From the records below, copy each line in which the string "down" occurs.

• [EXERCISE MATERIALS]
==============================

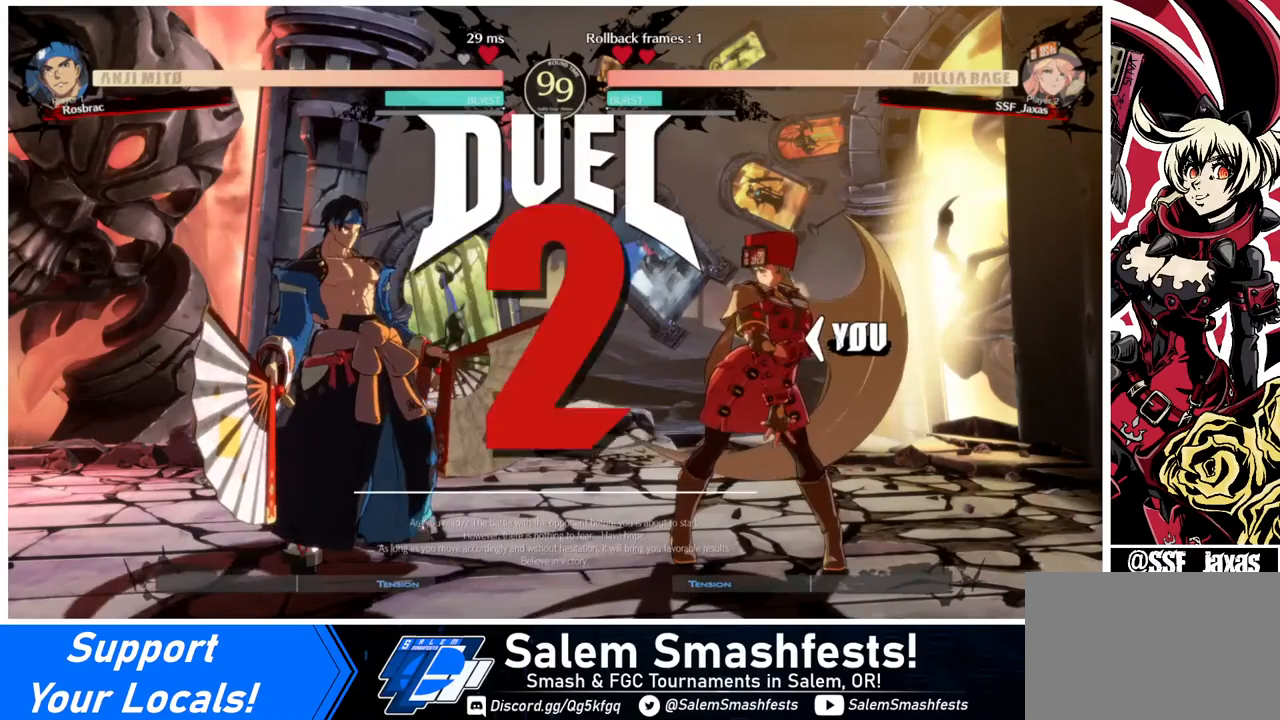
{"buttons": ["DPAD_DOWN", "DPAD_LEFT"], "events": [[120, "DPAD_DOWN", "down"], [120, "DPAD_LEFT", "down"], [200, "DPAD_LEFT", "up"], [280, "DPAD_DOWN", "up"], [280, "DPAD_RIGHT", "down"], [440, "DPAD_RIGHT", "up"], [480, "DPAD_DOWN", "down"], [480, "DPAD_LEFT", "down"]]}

==============================

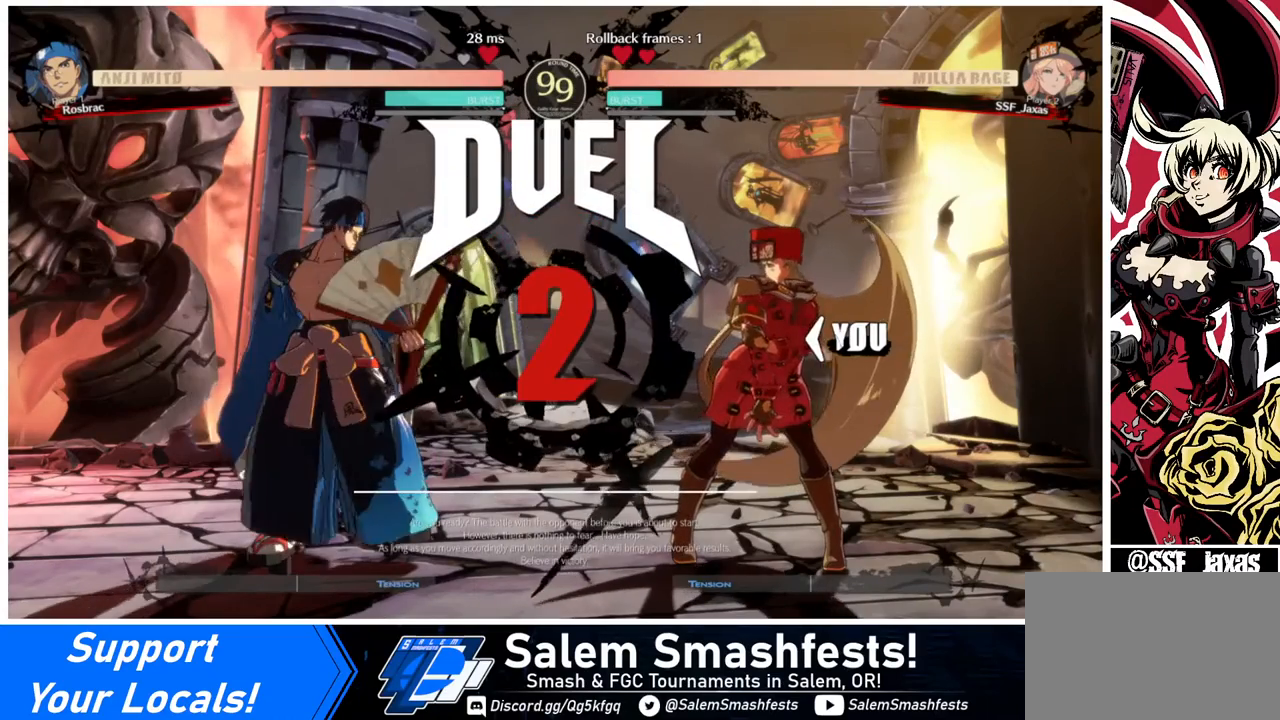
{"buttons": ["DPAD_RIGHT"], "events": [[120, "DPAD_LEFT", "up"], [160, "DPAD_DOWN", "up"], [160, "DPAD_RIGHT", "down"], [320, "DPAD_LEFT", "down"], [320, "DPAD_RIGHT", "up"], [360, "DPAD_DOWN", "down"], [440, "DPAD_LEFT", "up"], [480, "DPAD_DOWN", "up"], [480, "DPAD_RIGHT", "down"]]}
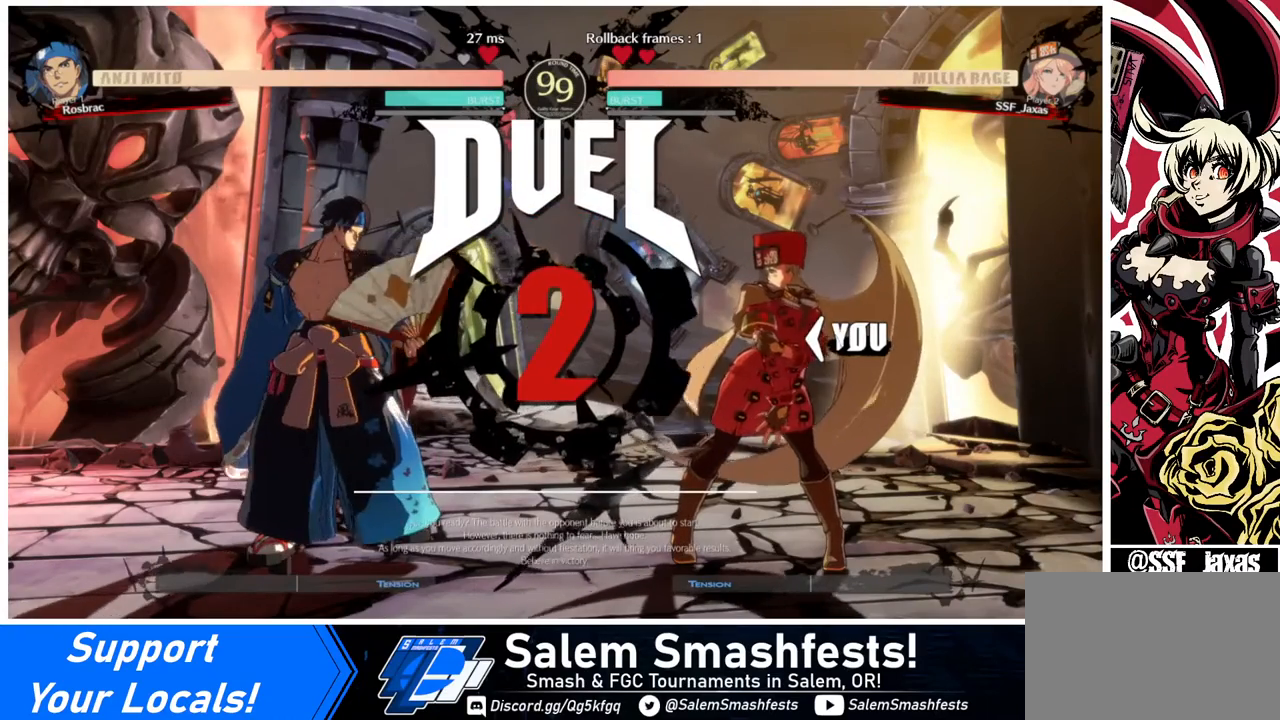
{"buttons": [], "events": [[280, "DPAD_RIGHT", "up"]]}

==============================

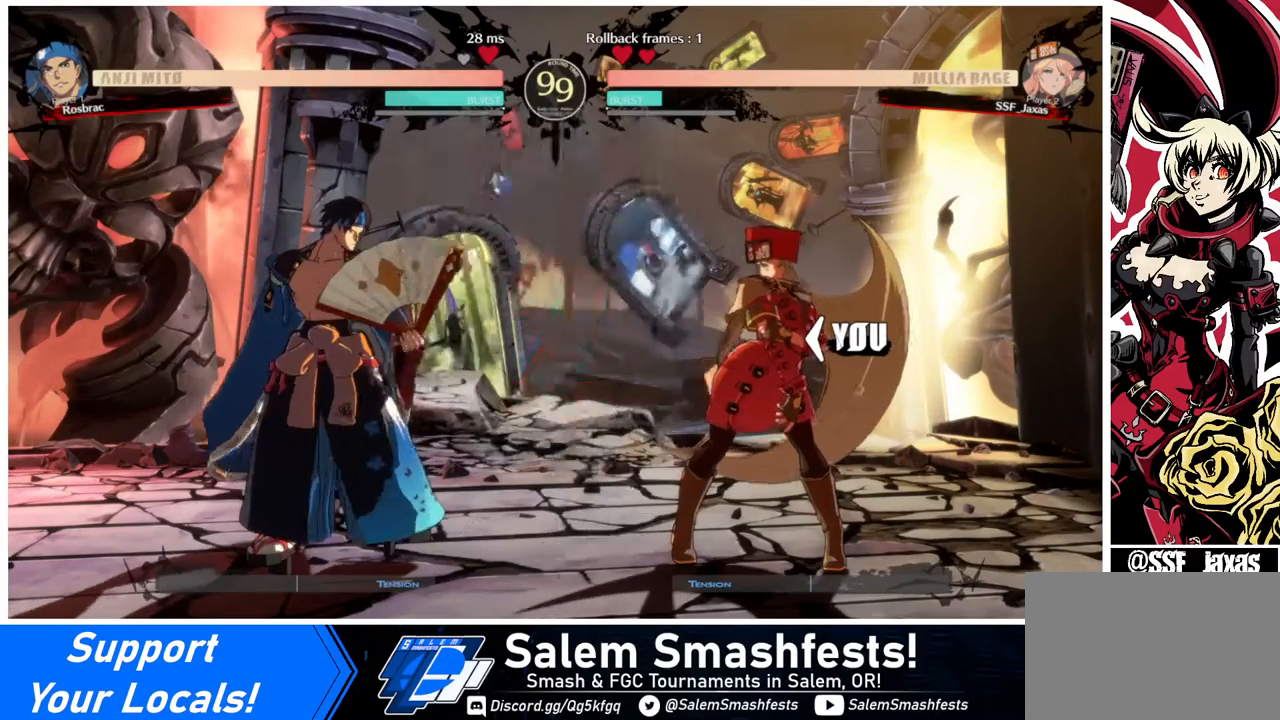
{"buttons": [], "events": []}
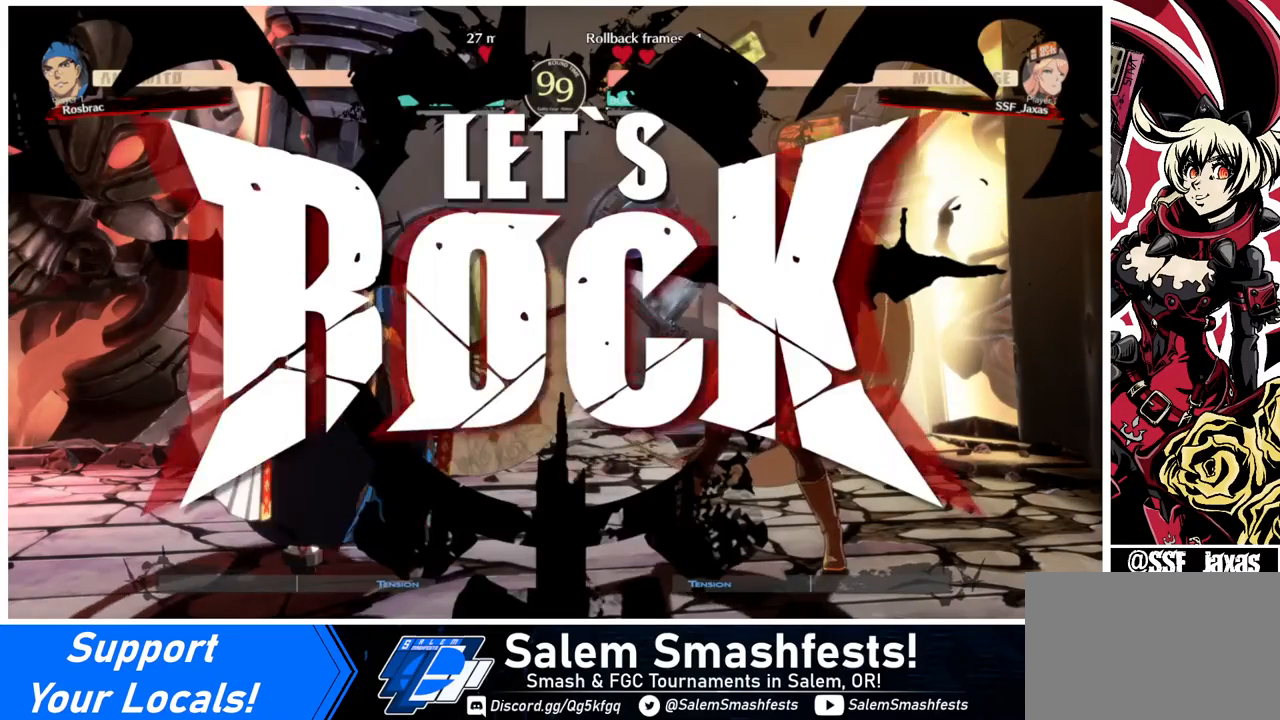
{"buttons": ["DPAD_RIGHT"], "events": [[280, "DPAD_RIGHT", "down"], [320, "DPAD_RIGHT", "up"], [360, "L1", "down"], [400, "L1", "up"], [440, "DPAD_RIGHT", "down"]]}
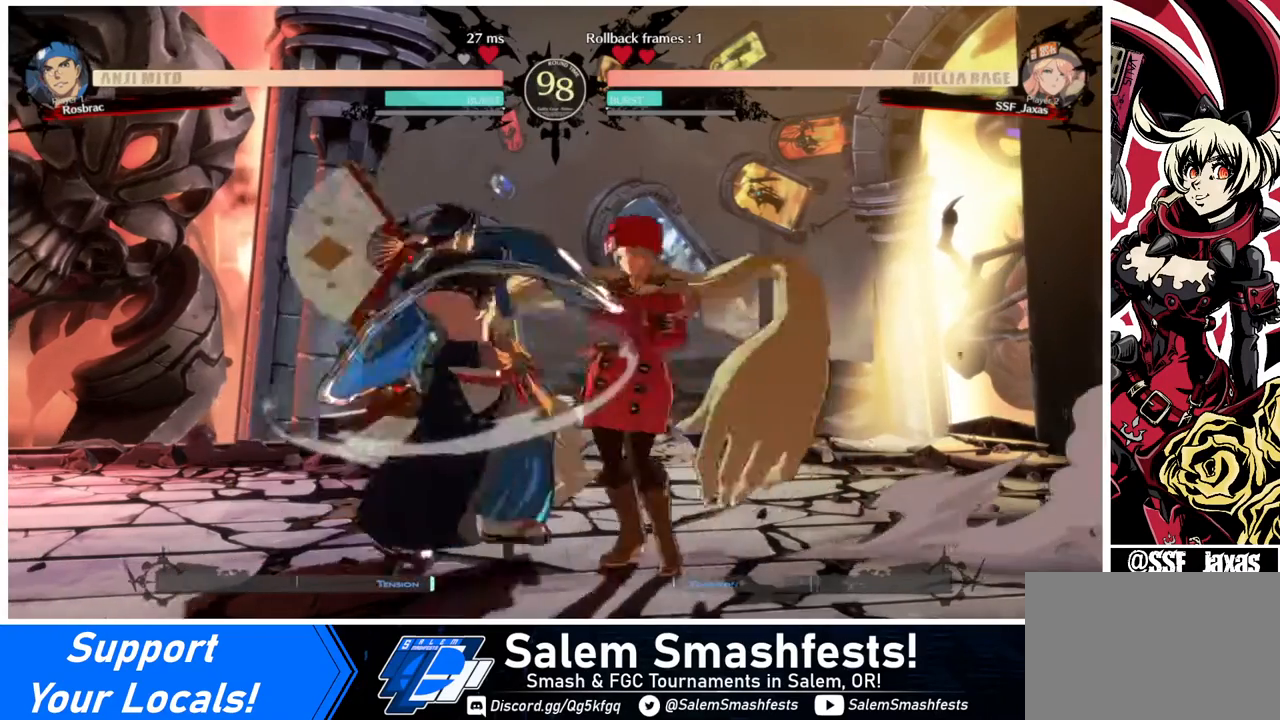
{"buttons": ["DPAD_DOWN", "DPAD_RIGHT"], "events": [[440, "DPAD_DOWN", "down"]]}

==============================

• [SOLUTION FOR THIS EXERCISE]
{"buttons": ["DPAD_DOWN", "DPAD_LEFT"], "events": [[120, "DPAD_DOWN", "down"], [120, "DPAD_LEFT", "down"], [200, "DPAD_LEFT", "up"], [280, "DPAD_DOWN", "up"], [280, "DPAD_RIGHT", "down"], [440, "DPAD_RIGHT", "up"], [480, "DPAD_DOWN", "down"], [480, "DPAD_LEFT", "down"]]}
{"buttons": ["DPAD_RIGHT"], "events": [[120, "DPAD_LEFT", "up"], [160, "DPAD_DOWN", "up"], [160, "DPAD_RIGHT", "down"], [320, "DPAD_LEFT", "down"], [320, "DPAD_RIGHT", "up"], [360, "DPAD_DOWN", "down"], [440, "DPAD_LEFT", "up"], [480, "DPAD_DOWN", "up"], [480, "DPAD_RIGHT", "down"]]}
{"buttons": ["DPAD_RIGHT"], "events": [[280, "DPAD_RIGHT", "down"], [320, "DPAD_RIGHT", "up"], [360, "L1", "down"], [400, "L1", "up"], [440, "DPAD_RIGHT", "down"]]}
{"buttons": ["DPAD_DOWN", "DPAD_RIGHT"], "events": [[440, "DPAD_DOWN", "down"]]}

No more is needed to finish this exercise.